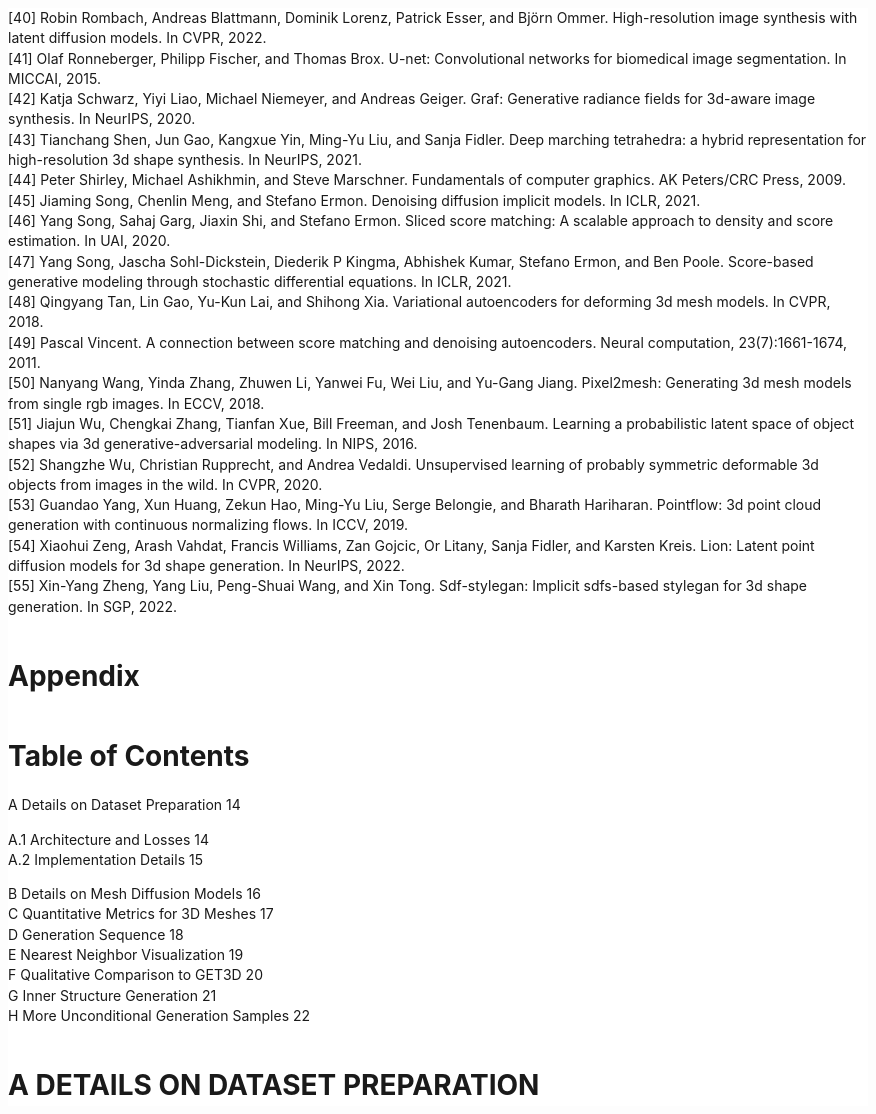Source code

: [40] Robin Rombach, Andreas Blattmann, Dominik Lorenz, Patrick Esser, and Björn Ommer. High-resolution image synthesis with latent diffusion models. In CVPR, 2022.  
[41] Olaf Ronneberger, Philipp Fischer, and Thomas Brox. U-net: Convolutional networks for biomedical image segmentation. In MICCAI, 2015.  
[42] Katja Schwarz, Yiyi Liao, Michael Niemeyer, and Andreas Geiger. Graf: Generative radiance fields for 3d-aware image synthesis. In NeurIPS, 2020.  
[43] Tianchang Shen, Jun Gao, Kangxue Yin, Ming-Yu Liu, and Sanja Fidler. Deep marching tetrahedra: a hybrid representation for high-resolution 3d shape synthesis. In NeurIPS, 2021.  
[44] Peter Shirley, Michael Ashikhmin, and Steve Marschner. Fundamentals of computer graphics. AK Peters/CRC Press, 2009.  
[45] Jiaming Song, Chenlin Meng, and Stefano Ermon. Denoising diffusion implicit models. In ICLR, 2021.  
[46] Yang Song, Sahaj Garg, Jiaxin Shi, and Stefano Ermon. Sliced score matching: A scalable approach to density and score estimation. In UAI, 2020.  
[47] Yang Song, Jascha Sohl-Dickstein, Diederik P Kingma, Abhishek Kumar, Stefano Ermon, and Ben Poole. Score-based generative modeling through stochastic differential equations. In ICLR, 2021.  
[48] Qingyang Tan, Lin Gao, Yu-Kun Lai, and Shihong Xia. Variational autoencoders for deforming 3d mesh models. In CVPR, 2018.  
[49] Pascal Vincent. A connection between score matching and denoising autoencoders. Neural computation, 23(7):1661-1674, 2011.  
[50] Nanyang Wang, Yinda Zhang, Zhuwen Li, Yanwei Fu, Wei Liu, and Yu-Gang Jiang. Pixel2mesh: Generating 3d mesh models from single rgb images. In ECCV, 2018.  
[51] Jiajun Wu, Chengkai Zhang, Tianfan Xue, Bill Freeman, and Josh Tenenbaum. Learning a probabilistic latent space of object shapes via 3d generative-adversarial modeling. In NIPS, 2016.  
[52] Shangzhe Wu, Christian Rupprecht, and Andrea Vedaldi. Unsupervised learning of probably symmetric deformable 3d objects from images in the wild. In CVPR, 2020.  
[53] Guandao Yang, Xun Huang, Zekun Hao, Ming-Yu Liu, Serge Belongie, and Bharath Hariharan. Pointflow: 3d point cloud generation with continuous normalizing flows. In ICCV, 2019.  
[54] Xiaohui Zeng, Arash Vahdat, Francis Williams, Zan Gojcic, Or Litany, Sanja Fidler, and Karsten Kreis. Lion: Latent point diffusion models for 3d shape generation. In NeurIPS, 2022.  
[55] Xin-Yang Zheng, Yang Liu, Peng-Shuai Wang, and Xin Tong. Sdf-stylegan: Implicit sdfs-based stylegan for 3d shape generation. In SGP, 2022.

# Appendix

# Table of Contents

A Details on Dataset Preparation 14

A.1 Architecture and Losses 14  
A.2 Implementation Details 15

B Details on Mesh Diffusion Models 16  
C Quantitative Metrics for 3D Meshes 17  
D Generation Sequence 18  
E Nearest Neighbor Visualization 19  
F Qualitative Comparison to GET3D 20  
G Inner Structure Generation 21  
H More Unconditional Generation Samples 22

# A DETAILS ON DATASET PREPARATION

* * * * *

_EXERCISE DIRECTIONS_
Set down all of the material word for word, minus its pictures.

_SOLVED EXERCISE_
Source code

: [40] Robin Rombach, Andreas Blattmann, Dominik Lorenz, Patrick Esser, and Björn Ommer. High-resolution image synthesis with latent diffusion models. In CVPR, 2022.  
[41] Olaf Ronneberger, Philipp Fischer, and Thomas Brox. U-net: Convolutional networks for biomedical image segmentation. In MICCAI, 2015.  
[42] Katja Schwarz, Yiyi Liao, Michael Niemeyer, and Andreas Geiger. Graf: Generative radiance fields for 3d-aware image synthesis. In NeurIPS, 2020.  
[43] Tianchang Shen, Jun Gao, Kangxue Yin, Ming-Yu Liu, and Sanja Fidler. Deep marching tetrahedra: a hybrid representation for high-resolution 3d shape synthesis. In NeurIPS, 2021.  
[44] Peter Shirley, Michael Ashikhmin, and Steve Marschner. Fundamentals of computer graphics. AK Peters/CRC Press, 2009.  
[45] Jiaming Song, Chenlin Meng, and Stefano Ermon. Denoising diffusion implicit models. In ICLR, 2021.  
[46] Yang Song, Sahaj Garg, Jiaxin Shi, and Stefano Ermon. Sliced score matching: A scalable approach to density and score estimation. In UAI, 2020.  
[47] Yang Song, Jascha Sohl-Dickstein, Diederik P Kingma, Abhishek Kumar, Stefano Ermon, and Ben Poole. Score-based generative modeling through stochastic differential equations. In ICLR, 2021.  
[48] Qingyang Tan, Lin Gao, Yu-Kun Lai, and Shihong Xia. Variational autoencoders for deforming 3d mesh models. In CVPR, 2018.  
[49] Pascal Vincent. A connection between score matching and denoising autoencoders. Neural computation, 23(7):1661-1674, 2011.  
[50] Nanyang Wang, Yinda Zhang, Zhuwen Li, Yanwei Fu, Wei Liu, and Yu-Gang Jiang. Pixel2mesh: Generating 3d mesh models from single rgb images. In ECCV, 2018.  
[51] Jiajun Wu, Chengkai Zhang, Tianfan Xue, Bill Freeman, and Josh Tenenbaum. Learning a probabilistic latent space of object shapes via 3d generative-adversarial modeling. In NIPS, 2016.  
[52] Shangzhe Wu, Christian Rupprecht, and Andrea Vedaldi. Unsupervised learning of probably symmetric deformable 3d objects from images in the wild. In CVPR, 2020.  
[53] Guandao Yang, Xun Huang, Zekun Hao, Ming-Yu Liu, Serge Belongie, and Bharath Hariharan. Pointflow: 3d point cloud generation with continuous normalizing flows. In ICCV, 2019.  
[54] Xiaohui Zeng, Arash Vahdat, Francis Williams, Zan Gojcic, Or Litany, Sanja Fidler, and Karsten Kreis. Lion: Latent point diffusion models for 3d shape generation. In NeurIPS, 2022.  
[55] Xin-Yang Zheng, Yang Liu, Peng-Shuai Wang, and Xin Tong. Sdf-stylegan: Implicit sdfs-based stylegan for 3d shape generation. In SGP, 2022.

# Appendix

# Table of Contents

A Details on Dataset Preparation 14

A.1 Architecture and Losses 14  
A.2 Implementation Details 15

B Details on Mesh Diffusion Models 16  
C Quantitative Metrics for 3D Meshes 17  
D Generation Sequence 18  
E Nearest Neighbor Visualization 19  
F Qualitative Comparison to GET3D 20  
G Inner Structure Generation 21  
H More Unconditional Generation Samples 22

# A DETAILS ON DATASET PREPARATION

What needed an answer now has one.